GUBEN | Auf einer alten reaktivierten Bahnstrecke fahren wieder Regionalzüge zwischen der Lausitz und Polen. Die Inbetriebnahme soll nur eine erste Etappe sein auf dem Weg zu mehr Verbindungen.
20 Jahre fuhr auf dieser Strecke kein Personenzug: Nun wird die regionale grenzüberschreitende Verbindung RB 92 von Guben nach Zielona Góra Główna (Grünberg) ab diesen Sonntag wieder in Betrieb genommen. Nach Angaben des Verkehrsverbunds Berlin-Brandenburg (VBB) werden in einem ersten Schritt bis Dezember 2022 an den Wochenenden zwei beziehungsweise drei Züge fahren. Für die Zukunft streben Polen und Deutschland einen Ausbau der Verbindung an. Mittelfristig sollen dann täglich sechs bis acht Zugverbindungen angeboten werden. Das Vorhaben soll demnach nur eine Etappe sein. Langfristig sind den Angaben zufolge durchgehende Züge bis Cottbus vorgesehen. Ziel ist, mehr Städte ans Eisenbahnnetz anzuschließen. Aufgabenträger sind die polnische Wojewodschaft Lubuskie und das Land Brandenburg.
⁂
* [Ihre Aufgabe] Nehmen Sie den Text über die reaktivierte Bahnverbindung RB 92 zwischen Guben und Zielona Góra wieder auf und führen Sie ihn nach seinem letzten Satz fort. Die anschließenden Zeilen spielen hierfür keine Rolle.
⁂
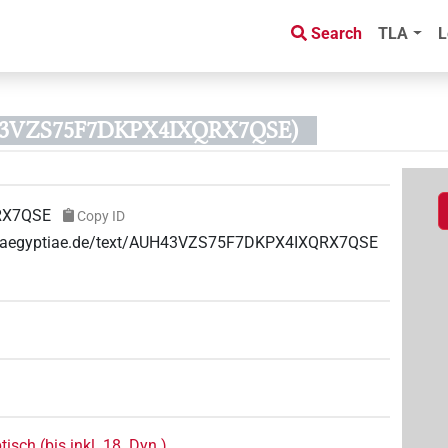
Search
TLA
L
43VZS75F7DKPX4IXQRX7QSE)
RX7QSE
Copy ID
uae-aegyptiae.de/text/AUH43VZS75F7DKPX4IXQRX7QSE
isch (bis inkl. 18. Dyn.)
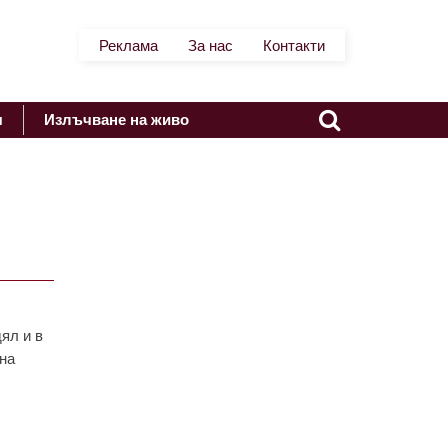
Реклама
За нас
Контакти
я
Излъчване на живо
ял и в
 нa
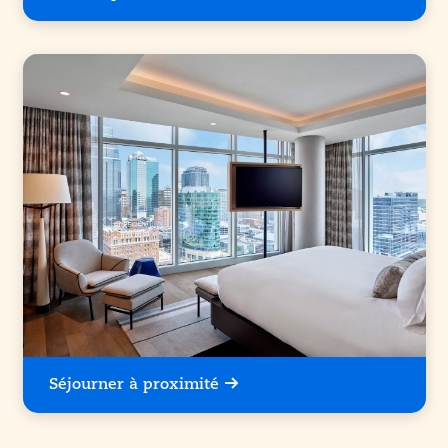
Séjourner à proximité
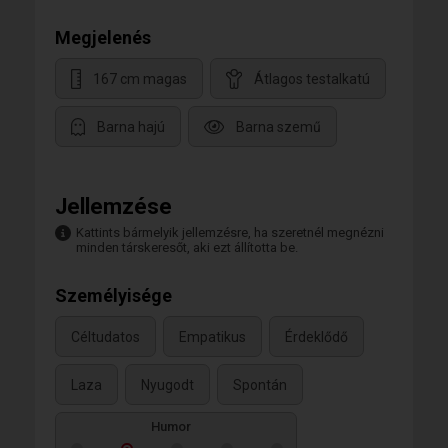
Megjelenés
167 cm magas
Átlagos testalkatú
Barna hajú
Barna szemű
Jellemzése
Kattints bármelyik jellemzésre, ha szeretnél megnézni
minden társkeresőt, aki ezt állította be.
Személyisége
Céltudatos
Empatikus
Érdeklődő
Laza
Nyugodt
Spontán
Humor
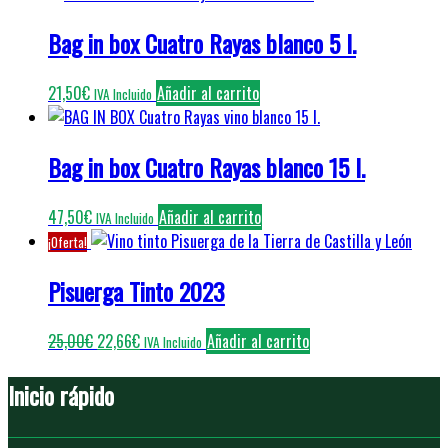
Bag in box Cuatro Rayas blanco 5 l.
21,50
€
Añadir al carrito
IVA Incluido
Bag in box Cuatro Rayas blanco 15 l.
47,50
€
Añadir al carrito
IVA Incluido
¡Oferta!
Pisuerga Tinto 2023
El
El
25,00
€
22,66
€
Añadir al carrito
IVA Incluido
precio
precio
original
actual
Inicio rápido
era:
es:
25,00€.
22,66€.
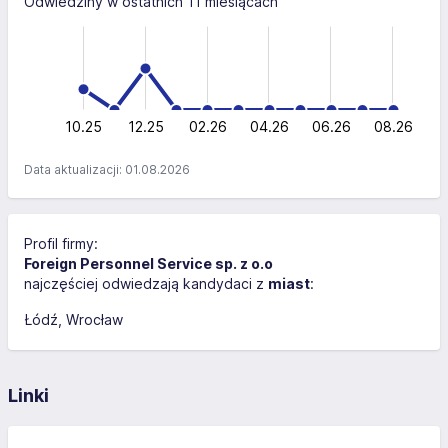
Odwiedziny w ostatnich 11 miesiącach
-4
-2
-1
6
4
0
2
0
10.25
12.25
02.26
L
04.26
06.26
08.26
Data aktualizacji: 01.08.2026
Profil firmy:
Foreign Personnel Service sp. z o.o
najczęściej odwiedzają kandydaci z
miast
:
Łódź
Wrocław
Linki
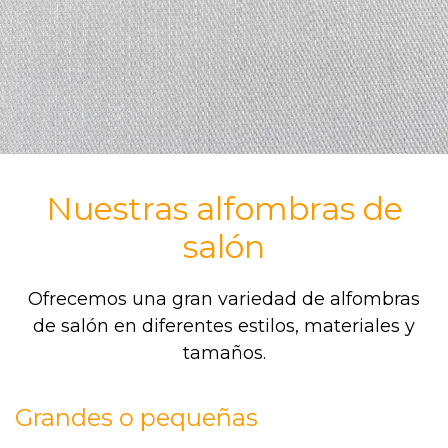
Nuestras alfombras de
salón
Ofrecemos una gran variedad de alfombras
de salón en diferentes estilos, materiales y
tamaños.
Grandes o pequeñas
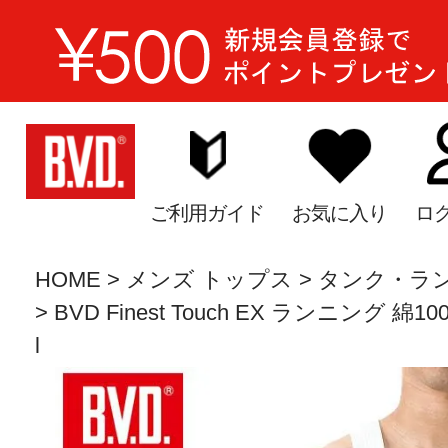
ご利用ガイド
お気に入り
ロ
HOME
メンズ トップス
タンク・ラ
BVD Finest Touch EX ランニング 綿1
l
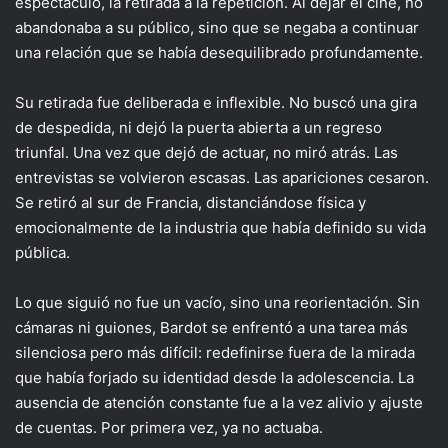
espectáculo, la retirada a la repetición. Al dejar el cine, no
abandonaba a su público, sino que se negaba a continuar
una relación que se había desequilibrado profundamente.
Su retirada fue deliberada e inflexible. No buscó una gira
de despedida, ni dejó la puerta abierta a un regreso
triunfal. Una vez que dejó de actuar, no miró atrás. Las
entrevistas se volvieron escasas. Las apariciones cesaron.
Se retiró al sur de Francia, distanciándose física y
emocionalmente de la industria que había definido su vida
pública.
Lo que siguió no fue un vacío, sino una reorientación. Sin
cámaras ni guiones, Bardot se enfrentó a una tarea más
silenciosa pero más difícil: redefinirse fuera de la mirada
que había forjado su identidad desde la adolescencia. La
ausencia de atención constante fue a la vez alivio y ajuste
de cuentas. Por primera vez, ya no actuaba.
⁂
* [Lösung]
Die Stadt Guben (Spree-Neiße) werde von der Reaktivierung der Strecken profitieren, sagte Bürgermeister Fred Mahro der Deutschen Presse-Agentur. Über 1.000 Polen leben in der 16.000-Einwohner-Stadt. Es gibt kaum ein Unternehmen, das nicht mindestens einen polnischen Beschäftigten hat. “Wir sind hier jetzt so etwas wie ein Drehpunkt geworden für die Menschen, die aus Osteuropa nach Deutschland kommen und hier weiterfahren wollen”, sagte Mahro. Infrastrukturell sei das für die Stadt unwahrscheinlich wichtig – auch, weil die Menschen sich begegnen können. Allerdings werde die Tacktung erst ausgebaut werden. Die Ausschreibung der werktäglichen Benutzung der Strecke laufe.
Bislang gibt es im Regionalverkehr unter anderem Züge von Berlin nach Szczecin (Stettin), von Frankfurt (Oder) über Rzepin (Reppen) nach Zielona Góra (Grünberg) sowie von Forst über Zagan nach Wrocław (Breslau).
Die Strecke sei auch zur Elektrifizierung vorgesehen, teilte Ingo Koschenz, Osteuropa-Referent beim Fahrgastverband Pro Bahn auf Anfrage mit. Insbesondere die polnische Seite treibe das im Rahmen ihres Bahn-Infrastrukturprogrammes “kolej+” voran. Auf deutscher Seite ist ihm zufolge die Finanzierung der Elektrifizierung mit Mitteln für den Strukturwandel in der Lausitz vorgesehen. “Da der deutsche Abschnitt lediglich zwei Kilometer lang ist, sind die Kosten sehr überschaubar” führte Koschenz aus.
Der Experte nannte noch andere Vorteile einer Elektrifizierung. Das würde den Einsatz von Fernzügen erleichtern, da der Betrieb wirtschaftlicher und umweltfreundlicher als mit Diesellokomotiven wäre, erklärte Koschenz. Es könnten dann zum Beispiel Eurocity-Züge von Warszawa (Warschau)–Poznán (Posen) über Guben und Cottbus nach Leipzig- und von dort beispielsweise nach Frankfurt am Main fahren. Das wäre rund 60 Kilometer kürzer als die Fahrt über Berlin, rechnete er vor. Cottbus würde wieder Drehkreuz des internationalen Verkehrs werden, diese Funktion hatte die Stadt früher einmal.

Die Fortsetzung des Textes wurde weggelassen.